- Your objective
Read the data line by line and say how many lines contain the string "front", giving the number alone.
[[ Task input, beginning ]]
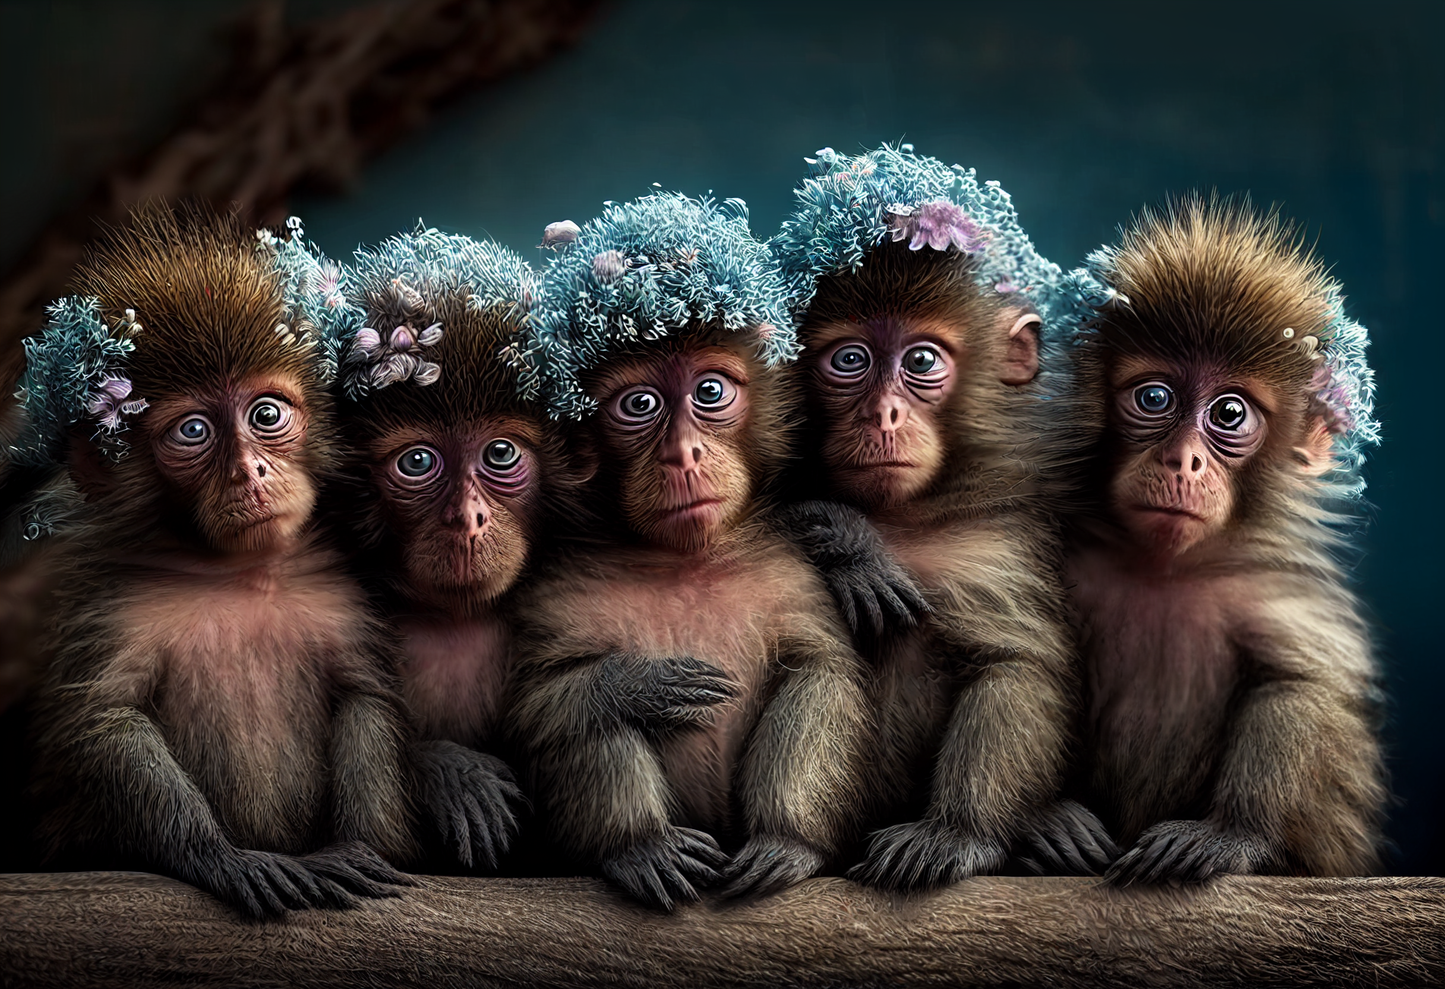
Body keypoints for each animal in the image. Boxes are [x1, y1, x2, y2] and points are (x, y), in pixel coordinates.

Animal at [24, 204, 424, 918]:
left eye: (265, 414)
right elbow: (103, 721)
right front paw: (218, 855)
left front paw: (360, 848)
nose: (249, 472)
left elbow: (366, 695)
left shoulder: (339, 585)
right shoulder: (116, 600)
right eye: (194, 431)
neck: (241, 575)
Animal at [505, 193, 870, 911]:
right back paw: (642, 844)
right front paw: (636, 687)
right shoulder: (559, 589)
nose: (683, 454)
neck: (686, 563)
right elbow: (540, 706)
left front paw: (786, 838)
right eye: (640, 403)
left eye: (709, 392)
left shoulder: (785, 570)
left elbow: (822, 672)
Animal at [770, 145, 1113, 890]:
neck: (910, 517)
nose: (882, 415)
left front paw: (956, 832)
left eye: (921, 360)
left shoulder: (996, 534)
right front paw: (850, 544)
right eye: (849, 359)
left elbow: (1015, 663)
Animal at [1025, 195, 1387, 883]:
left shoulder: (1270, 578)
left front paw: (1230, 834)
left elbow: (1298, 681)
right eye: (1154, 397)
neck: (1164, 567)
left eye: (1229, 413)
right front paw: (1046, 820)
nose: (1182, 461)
[[ Task input, end ]]
- Answer box
8